**Records supplied:**
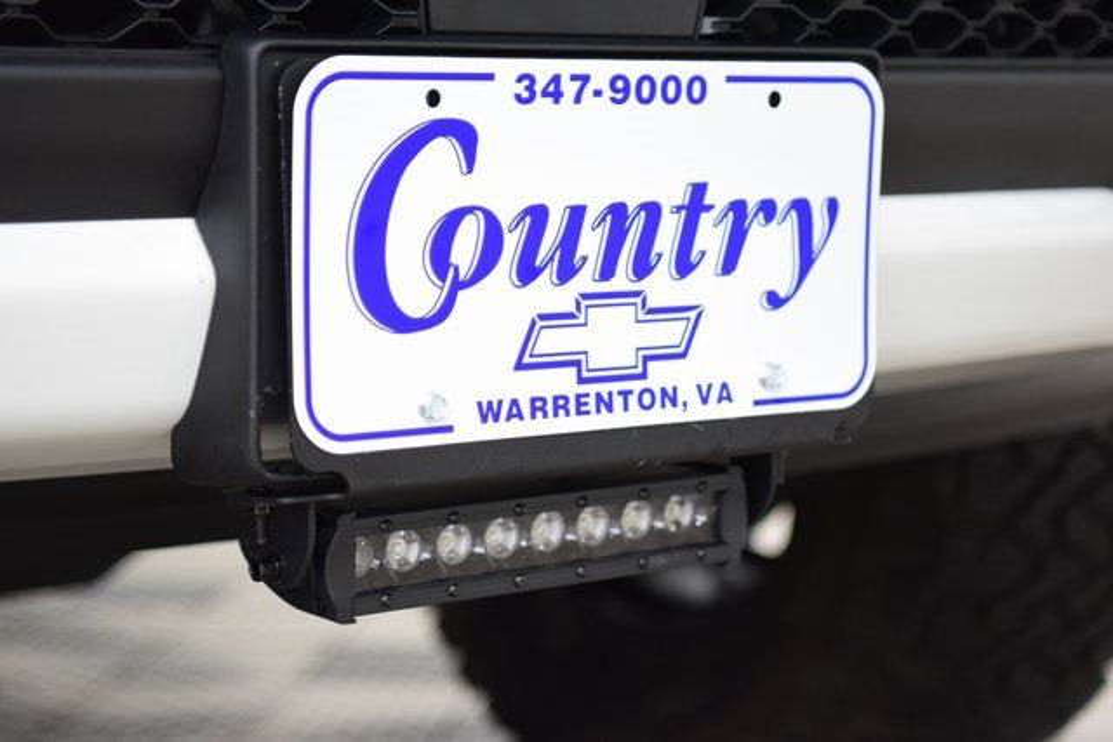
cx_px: 556
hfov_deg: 24.2
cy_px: 371
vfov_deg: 16.3
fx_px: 2597
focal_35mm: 84
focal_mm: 56
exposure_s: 1/100
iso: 1600
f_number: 2.8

**Required work:**
Reproduce each entry exactly, without the pictures.

**Output of the exercise:**
cx_px: 556
hfov_deg: 24.2
cy_px: 371
vfov_deg: 16.3
fx_px: 2597
focal_35mm: 84
focal_mm: 56
exposure_s: 1/100
iso: 1600
f_number: 2.8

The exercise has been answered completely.